Cartography is useless. When you drew a map of something, this something then became true, at least in the world of the map. But wasn’t the world of the map never the same as the world of the world? So no map-truths were ever truth-truths. I was in a dead-end profession. I think I knew I was in a dead-end profession, and the dead-endedness was what made it so attractive. In my heart of hearts, there was a certain comfort in knowing that I was doomed to failure.
This really could’ve been the best book ever. A delicious mix of novel [with precocious prodigy Tecumseh Sparrow Spivet at its center] and all-around yummy art, The Selected Works of T.S. Spivet by Reif Larsen is fun and tender and smacks of the author’s talent. It’s one of the most affective integrations of narrative and visual aids I’ve ever read. The problem is, although I have no complaint whatsoever regarding the art in these pages, the narrative is simply lacking.
Shorthand: This book’s promise had the Extremely Loud and Incredibly Close [which I loved] vibe, but had the eww-conclusion of Special Topics in Calamity Physics [which I loathed]. That is, this novel could have been in the same league as the former but its narrative just threw its hands up and muttered, Ah, fuck it! and settled for the latter. Augh, dammit. You could have been perfect. Perfect, ya hear?
Basically, the novel is a peek into T.S.’s life, and the numerous illustrations [the maps] and the marginalia and footnotes scattered along the pages also lend to the storytelling. See, T.S. makes maps. Of everything. He makes a map of his sister shucking corn, he makes a map of his notebooks, he makes a map of loneliness. It’s fascinating being in this 12-year-old’s mind, as he moves through life, as he creates, as he seeks to express himself through those creations.
. . . there was never a map that got it all right, and truth and beauty were never married to one another for long.
[See, below, the first page of the novel, as well as a map later on in the book that T.S. calls “The Map of Accompaniment; or, Loneliness in Transit.”]
Among his work are fine scientific illustrations [see that bird on the bottom right of the first picture?], and these are what the Smithsonian awards him a grant for. Because of some family stickiness — I love the Spivets, though, I do — he runs away, lives a life of a hobo, goes on a journey of self-discovery, yadda yadda.
Okay, fine, it wasn’t all that bad. I liked being in T.S.’s head. I liked witnessing how he grew up inside that train, and once off it. I like how he’s innocent and so tragically smart at the same time. I like how he slowly discovers, throughout the course of this journey, that things aren’t always what they seem.

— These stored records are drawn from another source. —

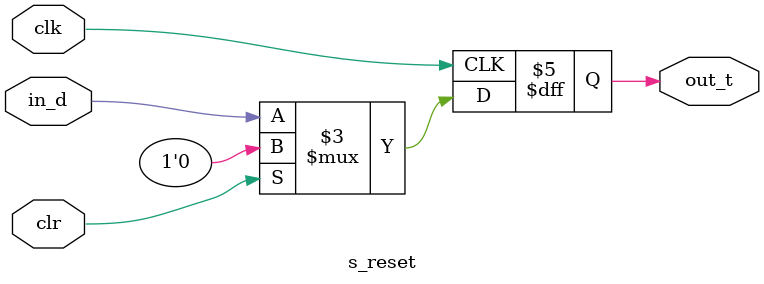
<source format=v>
module s_reset(clk,clr,in_d,out_t);
	input clk;
	input clr;
	input in_d;
	output reg out_t;
	
	always @(posedge clk)
		if(clr)
			out_t <= 0;
		else
			out_t <= in_d;
			
endmodule 
</source>
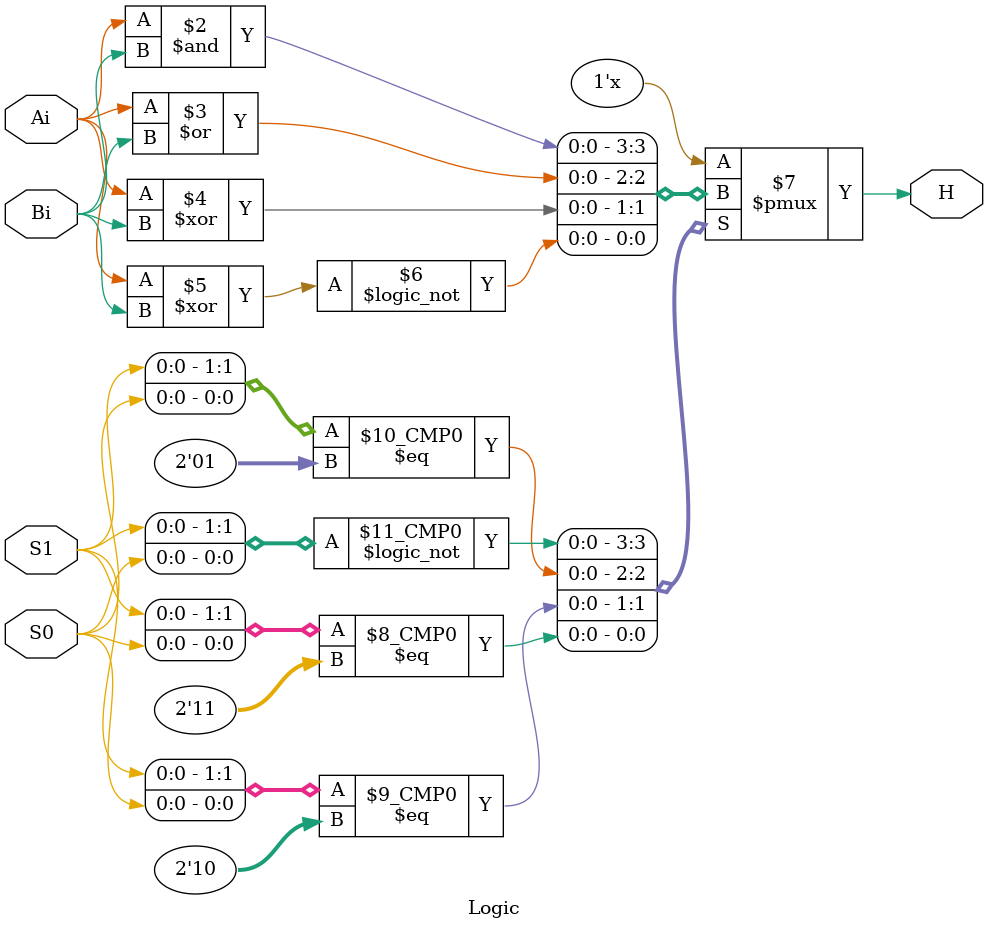
<source format=sv>
module Logic(
    Ai,
    Bi,
    S1,
    S0,
    H
);
    input Ai;
    input Bi;
    input S1;
    input S0;
    output reg H;
    always @(*) begin
        case ({S1,S0})
            2'b00: H = Ai & Bi;
            2'b01: H = Ai | Bi;
            2'b10: H = Ai ^ Bi;
            2'b11: H = ! (Ai ^ Bi);
            default: H = 2'b0;
        endcase
    end
endmodule

</source>
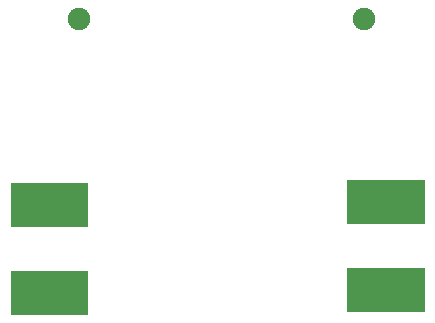
<source format=gbr>
%TF.GenerationSoftware,KiCad,Pcbnew,7.0.7*%
%TF.CreationDate,2024-03-23T19:40:35-05:00*%
%TF.ProjectId,DCDC-FusePCB,44434443-2d46-4757-9365-5043422e6b69,rev?*%
%TF.SameCoordinates,Original*%
%TF.FileFunction,Copper,L2,Bot*%
%TF.FilePolarity,Positive*%
%FSLAX46Y46*%
G04 Gerber Fmt 4.6, Leading zero omitted, Abs format (unit mm)*
G04 Created by KiCad (PCBNEW 7.0.7) date 2024-03-23 19:40:35*
%MOMM*%
%LPD*%
G01*
G04 APERTURE LIST*
%TA.AperFunction,ComponentPad*%
%ADD10R,3.430000X3.780000*%
%TD*%
%TA.AperFunction,ComponentPad*%
%ADD11C,1.905000*%
%TD*%
G04 APERTURE END LIST*
D10*
%TO.P,J2,1,Pin_1*%
%TO.N,Net-(J1-Pin_1)*%
X123500000Y-97235000D03*
X126680000Y-97235000D03*
%TO.P,J2,2,Pin_2*%
%TO.N,Net-(J2-Pin_2)*%
X123500000Y-89745000D03*
X126680000Y-89745000D03*
%TD*%
D11*
%TO.P,F1,1*%
%TO.N,Net-(J2-Pin_2)*%
X127570000Y-74000000D03*
%TO.P,F1,2*%
%TO.N,Net-(J1-Pin_2)*%
X151700000Y-74000000D03*
%TD*%
D10*
%TO.P,J1,1,Pin_1*%
%TO.N,Net-(J1-Pin_1)*%
X152000000Y-96990000D03*
X155180000Y-96990000D03*
%TO.P,J1,2,Pin_2*%
%TO.N,Net-(J1-Pin_2)*%
X152000000Y-89500000D03*
X155180000Y-89500000D03*
%TD*%
M02*

</source>
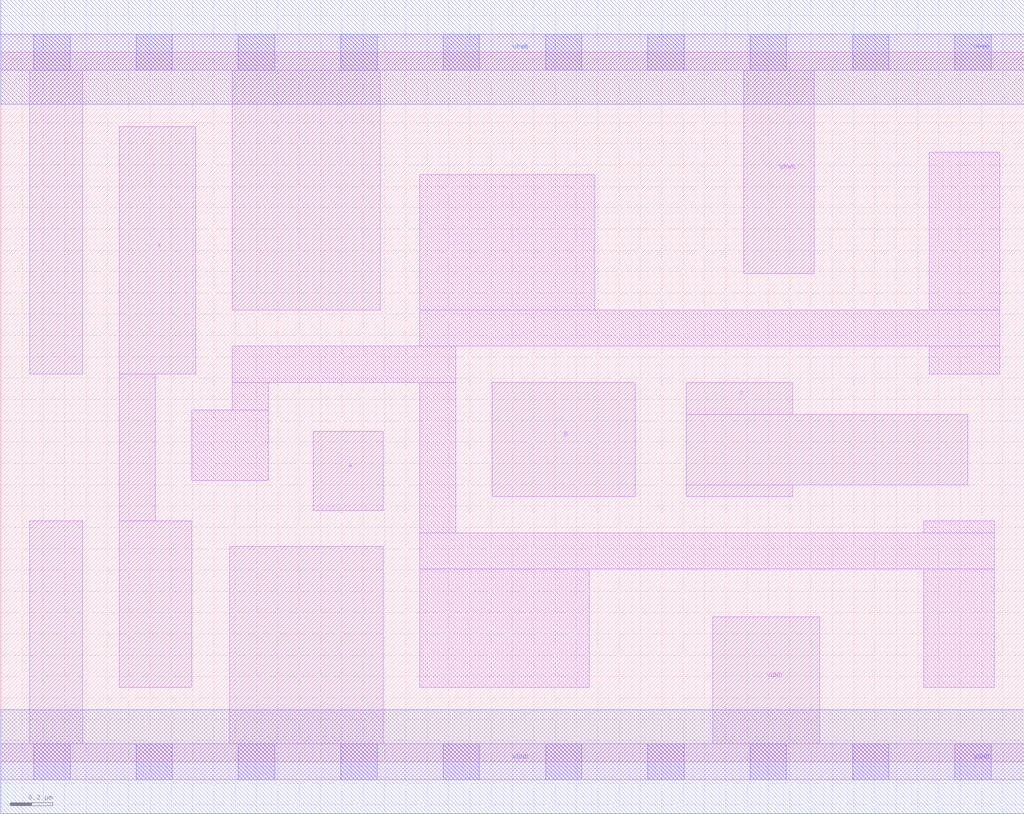
<source format=lef>
# Copyright 2020 The SkyWater PDK Authors
#
# Licensed under the Apache License, Version 2.0 (the "License");
# you may not use this file except in compliance with the License.
# You may obtain a copy of the License at
#
#     https://www.apache.org/licenses/LICENSE-2.0
#
# Unless required by applicable law or agreed to in writing, software
# distributed under the License is distributed on an "AS IS" BASIS,
# WITHOUT WARRANTIES OR CONDITIONS OF ANY KIND, either express or implied.
# See the License for the specific language governing permissions and
# limitations under the License.
#
# SPDX-License-Identifier: Apache-2.0

VERSION 5.7 ;
  NAMESCASESENSITIVE ON ;
  NOWIREEXTENSIONATPIN ON ;
  DIVIDERCHAR "/" ;
  BUSBITCHARS "[]" ;
UNITS
  DATABASE MICRONS 200 ;
END UNITS
MACRO sky130_fd_sc_hs__maj3_2
  CLASS CORE ;
  SOURCE USER ;
  FOREIGN sky130_fd_sc_hs__maj3_2 ;
  ORIGIN  0.000000  0.000000 ;
  SIZE  4.800000 BY  3.330000 ;
  SYMMETRY X Y ;
  SITE unit ;
  PIN A
    ANTENNAGATEAREA  0.522000 ;
    DIRECTION INPUT ;
    USE SIGNAL ;
    PORT
      LAYER li1 ;
        RECT 1.465000 1.180000 1.795000 1.550000 ;
    END
  END A
  PIN B
    ANTENNAGATEAREA  0.522000 ;
    DIRECTION INPUT ;
    USE SIGNAL ;
    PORT
      LAYER li1 ;
        RECT 2.305000 1.245000 2.975000 1.780000 ;
    END
  END B
  PIN C
    ANTENNAGATEAREA  0.522000 ;
    DIRECTION INPUT ;
    USE SIGNAL ;
    PORT
      LAYER li1 ;
        RECT 3.215000 1.245000 3.715000 1.300000 ;
        RECT 3.215000 1.300000 4.535000 1.630000 ;
        RECT 3.215000 1.630000 3.715000 1.780000 ;
    END
  END C
  PIN X
    ANTENNADIFFAREA  0.543200 ;
    DIRECTION OUTPUT ;
    USE SIGNAL ;
    PORT
      LAYER li1 ;
        RECT 0.555000 0.350000 0.895000 1.130000 ;
        RECT 0.555000 1.130000 0.725000 1.820000 ;
        RECT 0.555000 1.820000 0.915000 2.980000 ;
    END
  END X
  PIN VGND
    DIRECTION INOUT ;
    USE GROUND ;
    PORT
      LAYER li1 ;
        RECT 0.000000 -0.085000 4.800000 0.085000 ;
        RECT 0.135000  0.085000 0.385000 1.130000 ;
        RECT 1.075000  0.085000 1.795000 1.010000 ;
        RECT 3.340000  0.085000 3.840000 0.680000 ;
      LAYER mcon ;
        RECT 0.155000 -0.085000 0.325000 0.085000 ;
        RECT 0.635000 -0.085000 0.805000 0.085000 ;
        RECT 1.115000 -0.085000 1.285000 0.085000 ;
        RECT 1.595000 -0.085000 1.765000 0.085000 ;
        RECT 2.075000 -0.085000 2.245000 0.085000 ;
        RECT 2.555000 -0.085000 2.725000 0.085000 ;
        RECT 3.035000 -0.085000 3.205000 0.085000 ;
        RECT 3.515000 -0.085000 3.685000 0.085000 ;
        RECT 3.995000 -0.085000 4.165000 0.085000 ;
        RECT 4.475000 -0.085000 4.645000 0.085000 ;
      LAYER met1 ;
        RECT 0.000000 -0.245000 4.800000 0.245000 ;
    END
  END VGND
  PIN VPWR
    DIRECTION INOUT ;
    USE POWER ;
    PORT
      LAYER li1 ;
        RECT 0.000000 3.245000 4.800000 3.415000 ;
        RECT 0.135000 1.820000 0.385000 3.245000 ;
        RECT 1.085000 2.120000 1.780000 3.245000 ;
        RECT 3.485000 2.290000 3.815000 3.245000 ;
      LAYER mcon ;
        RECT 0.155000 3.245000 0.325000 3.415000 ;
        RECT 0.635000 3.245000 0.805000 3.415000 ;
        RECT 1.115000 3.245000 1.285000 3.415000 ;
        RECT 1.595000 3.245000 1.765000 3.415000 ;
        RECT 2.075000 3.245000 2.245000 3.415000 ;
        RECT 2.555000 3.245000 2.725000 3.415000 ;
        RECT 3.035000 3.245000 3.205000 3.415000 ;
        RECT 3.515000 3.245000 3.685000 3.415000 ;
        RECT 3.995000 3.245000 4.165000 3.415000 ;
        RECT 4.475000 3.245000 4.645000 3.415000 ;
      LAYER met1 ;
        RECT 0.000000 3.085000 4.800000 3.575000 ;
    END
  END VPWR
  OBS
    LAYER li1 ;
      RECT 0.895000 1.320000 1.255000 1.650000 ;
      RECT 1.085000 1.650000 1.255000 1.780000 ;
      RECT 1.085000 1.780000 2.135000 1.950000 ;
      RECT 1.965000 0.350000 2.760000 0.905000 ;
      RECT 1.965000 0.905000 4.660000 1.075000 ;
      RECT 1.965000 1.075000 2.135000 1.780000 ;
      RECT 1.965000 1.950000 4.685000 2.120000 ;
      RECT 1.965000 2.120000 2.785000 2.755000 ;
      RECT 4.330000 0.350000 4.660000 0.905000 ;
      RECT 4.330000 1.075000 4.660000 1.130000 ;
      RECT 4.355000 1.820000 4.685000 1.950000 ;
      RECT 4.355000 2.120000 4.685000 2.860000 ;
  END
END sky130_fd_sc_hs__maj3_2

</source>
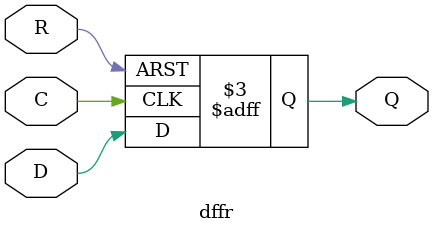
<source format=v>
module dffr(
    output reg Q,
    input D,
    input R,
    (* clkbuf_sink *)
    (* invertible_pin = "IS_C_INVERTED" *)
    input C
);
    parameter [0:0] INIT = 1'b0;
    parameter [0:0] IS_C_INVERTED = 1'b0;
    initial Q = INIT;
    case(|IS_C_INVERTED)
          1'b0:
            always @(posedge C or posedge R)
                if (R)
                        Q <= 1'b0;
                else
                        Q <= D;
          1'b1:
            always @(negedge C or posedge R)
                if (R)
                        Q <= 1'b0;
                else
                        Q <= D;
    endcase
endmodule
</source>
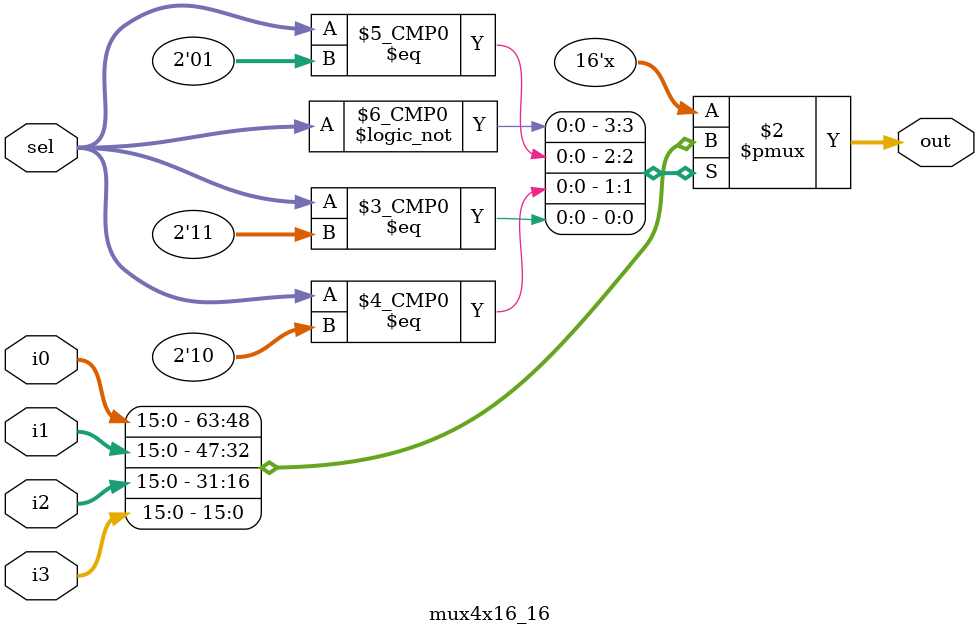
<source format=sv>
`timescale 1ps/1ps
module mux4x16_16(
	input logic [15:0] i0, i1, i2, i3,
	input logic [1:0] sel,
	output logic [15:0] out
);

	always_comb begin
		case(sel)
			2'b00: out = i0;
			2'b01: out = i1;
			2'b10: out = i2;
			2'b11: out = i3;
		endcase
	end
endmodule
</source>
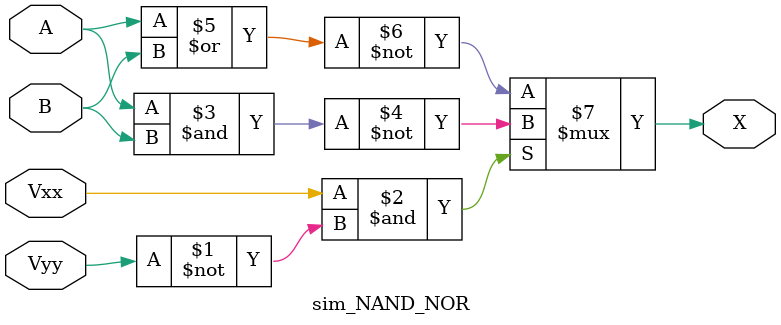
<source format=sv>
/*
 John Martinuk & Isaiah Grace
 
 This module simulates the behavior of a single NAND_NOR polymorphic cell
 */

module sim_NAND_NOR (
		     input logic  A, B, Vxx, Vyy,
		     output logic X
		     );

   assign X = (Vxx & ~Vyy) ? ~(A & B) : ~(A | B);

   /*
   assert (Vxx != Vyy)
     else $error("Vxx and Vyy cannot be equal: NAND_NOR");
   */
endmodule // sim_NAND_NOR


</source>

And yet, I still could not shake the feeling of dull melancholy that had been lurking since my departure, a kind of persistent hollowness, similar to the feeling I got when eating cotton candy: initially there was so much associated nostalgia, so much promise emanating from those luscious pink threads, but when I got down to the act of licking it or biting it or whatever one did to cotton candy, there was just not a lot there — in the end, you were just eating a sugar wig.
I like T.S. The problem is, Larsen didn’t seem to know what to do with him, how to make him grow as a character. That is, when we near the last third of the book, the world around T.S. degenerates into this great narrative hot mess. I’m not even talking about how T.S. exists in that world. That is, perhaps, if this book was the perfect book it ought to have been, then the central thesis would be something about the futility of representation when we’re trying to process something and the sick, sad, discovery of misrepresentations in the things we know to be true. That could’ve been the best thing ever, and I wouldn’t be scowling as I wrote this entry.
But no, oh no. No one gave Larsen a gentle nudge to say, “Hey, this is a great book, ya know. Why don’t you polish that last bit up so it won’t seem like you’ve got no idea what to do with this great premise? You owe it to yourself, dude, ya know? This is an awesome book. Just, let’s see. Just take a break for a bit. Go fishing or something. And then come back, fresh eyes, just read this through. That little voice, saying, ‘Yo, change me!’? You obey that voice. Don’t do anything to the illustrations, the maps, those are great. Don’t change T.S. a bit. Just, you know. The last third of the book. Obey the voice, Reif. Obey!” Ai-yah. A novel is a tricky thing to map, you said so yourself — well, T.S. did:
At times the invented landscape provided me shelter from the burdens of having to chart the real world in its entirety. But this escapism was always tempered by a certain emptiness: I knew I was deceiving myself through a work of fiction. Perhaps balancing the joys of escapism with the awareness of deception was the whole point of why we read novels, but I was never able to successfully manage this simultaneous suspension of the real and the fictive. Maybe you just needed to be an adult in order to perform this high-wire act of believing and not-believing at the same time.
In my notes, I scribbled something about how to draft this post: “End with something cute: a map of our lives, as cryptic as what we drew in the first place, something like that.” I don’t even want to go there anymore. I’m just disappointed. In a good-natured way, actually. In a Fine, I’ll take this, but you were so close, dude, so close way.
See, I still very much like this book. I am weird. Also, I suspect that the pictures are to blame. Nothing beats a book with pictures, I learned this at three.